How do you bring together particles that have no apparent reason to want to stay together? In the sun, gravity takes care of that. On Earth, we use powerful magnetic fields.
a. Particle trajectories
Plasma confinement in a tokamak is based on the property that charged particles have of describing a helical trajectory around a magnetic field line. Look at the movement of a charged particle around a straight magnetic field line.
The particle, shown in blue, describes a helix around the field line, which is followed by the guide centre of the trajectory, shown in green.
The particle’s radius of gyration, known as the return Larmor radius, depends on the strength of the magnetic field, the mass and charge of the particle, and its energy. The stronger the magnetic field, the smaller the Larmor radius, as the particle remains “stuck” in the vicinity of the field line. In addition, electrons, which are much lighter than ions, have a much smaller Larmor radius at the same energy. Finally, very energetic particles have a larger Larmor radius than low-energy particles, and are therefore more difficult to confine. The Larmor radius can typically vary from millimetres for low-energy particles with an intense magnetic field to tens of centimetres for very energetic particles.

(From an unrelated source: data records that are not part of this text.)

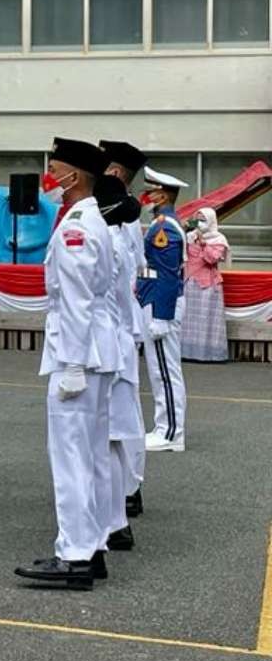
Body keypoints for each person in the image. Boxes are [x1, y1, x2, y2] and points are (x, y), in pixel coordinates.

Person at [15, 139, 118, 591]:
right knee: (90, 453)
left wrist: (72, 362)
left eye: (54, 169)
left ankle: (74, 554)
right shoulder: (90, 219)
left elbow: (75, 300)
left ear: (73, 177)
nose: (48, 178)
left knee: (72, 455)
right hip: (95, 346)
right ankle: (91, 547)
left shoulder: (78, 224)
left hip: (79, 350)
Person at [94, 172, 144, 554]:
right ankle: (116, 520)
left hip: (108, 345)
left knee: (105, 440)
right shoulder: (120, 240)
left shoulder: (105, 241)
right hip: (122, 341)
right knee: (112, 439)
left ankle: (113, 521)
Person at [138, 167, 189, 452]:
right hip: (156, 300)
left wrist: (161, 316)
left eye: (152, 191)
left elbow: (168, 274)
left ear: (163, 194)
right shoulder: (163, 222)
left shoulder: (164, 227)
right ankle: (165, 427)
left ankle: (170, 432)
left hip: (161, 303)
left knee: (165, 372)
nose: (147, 195)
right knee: (161, 370)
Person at [182, 207, 230, 364]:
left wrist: (203, 244)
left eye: (204, 220)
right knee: (188, 317)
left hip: (208, 285)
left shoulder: (219, 239)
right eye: (198, 219)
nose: (201, 223)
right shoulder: (190, 236)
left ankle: (208, 354)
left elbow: (213, 259)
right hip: (190, 282)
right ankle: (186, 352)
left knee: (206, 318)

The trick is to close the field line on itself to trap the particle, as you can see opposite.
This gives us a configuration where the direction of the magnetic field is purely toroidal.
Unfortunately, on a simple circular trajectory of this type, the particle undergoes a slow transverse drift, linked to the magnetic field gradient and the centrifugal force, the direction of which depends on the sign of its charge. For example, ions will drift upwards (as shown in the diagram opposite) and electrons downwards.

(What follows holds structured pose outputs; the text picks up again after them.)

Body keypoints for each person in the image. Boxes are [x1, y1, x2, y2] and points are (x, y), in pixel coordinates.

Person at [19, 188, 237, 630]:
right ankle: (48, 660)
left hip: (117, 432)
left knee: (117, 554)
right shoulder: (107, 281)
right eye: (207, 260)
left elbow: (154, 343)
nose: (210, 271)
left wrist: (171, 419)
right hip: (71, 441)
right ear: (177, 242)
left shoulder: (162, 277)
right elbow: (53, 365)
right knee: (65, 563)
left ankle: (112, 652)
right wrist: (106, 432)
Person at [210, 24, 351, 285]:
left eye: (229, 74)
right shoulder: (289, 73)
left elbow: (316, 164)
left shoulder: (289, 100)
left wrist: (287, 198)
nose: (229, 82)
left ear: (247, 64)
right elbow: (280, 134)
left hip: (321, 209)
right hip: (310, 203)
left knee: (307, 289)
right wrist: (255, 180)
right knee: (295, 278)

To compensate for this effect, the idea is to stabilise the configuration by adding a poloidal component to the toroidal magnetic field.
This is the magnetic configuration used in tokamaks.
The field lines become helices wrapped around interlocking toroidal surfaces, known as magnetic surfaces.
The particle then spends half its time with its head up, where vertical drift, assumed to be upwards as in the example opposite, takes it away from the magnetic surface, and the other half with its head down, where vertical drift brings it closer to the magnetic surface. The effect of drift is then on average compensated for.
In a tokamak, the toroidal magnetic field is generated by external windings, while the poloidal magnetic field is induced by a current flowing toroidally in the plasma. This current is generated by a transformer effect, from a primary circuit whose secondary is the plasma. Tore Supra/WEST has the unique feature of being equipped with superconducting magnets, which enable it to ensure a permanent toroidal field (machines equipped with conventional magnets are limited in duration by the heating of the copper coils). The duration of the discharge is then limited by the capacity of the primary circuit generating the plasma current that induces the poloidal field.
Finally, there is another configuration, called a stellarator, in which the magnetic field is provided entirely by external windings, both toroidal and poloidal. The fact that there is no intense current circulating in the plasma is an advantage in the event of plasma disruption, but it comes at a price in terms of the complexity of the magnetic windings required. This can be seen in this diagram of the German W7-X stellarator, where the winding is shown in blue and the plasma in orange.
The pitch of the propeller on each magnetic surface (i.e. the number of large toroidal turns needed to complete one small poloidal turn) is called the ‘safety factor’. In a tokamak configuration, this safety factor typically varies from 1 at the centre of the plasma to a few units at the edge. It should be noted that, in the general case, if we follow the field line, it will completely describe the magnetic surface around which it wraps as it passes. This is true except in the case of a rational safety factor (i.e. equal to the ratio of two integers). In this particular case, the field line closes in on itself after a whole number of turns, which gives the magnetic surface specific properties (local modification of transport, triggering of instabilities, etc.).
Finally, it should be noted that, to a first approximation, macroscopic quantities (density, temperature, pressure, etc.) are homogeneous on a magnetic surface. They can therefore be described in a poloidal section simply as a function of the plasma radius, for example by taking their value on each white circle illustrating a magnetic surface in the diagram below. This is referred to as a radial profile (depending only on the radius), which is in the case of density, temperature and pressure maximum at the centre of the plasma and decreasing towards the edge of the discharge, as illustrated in the figure below.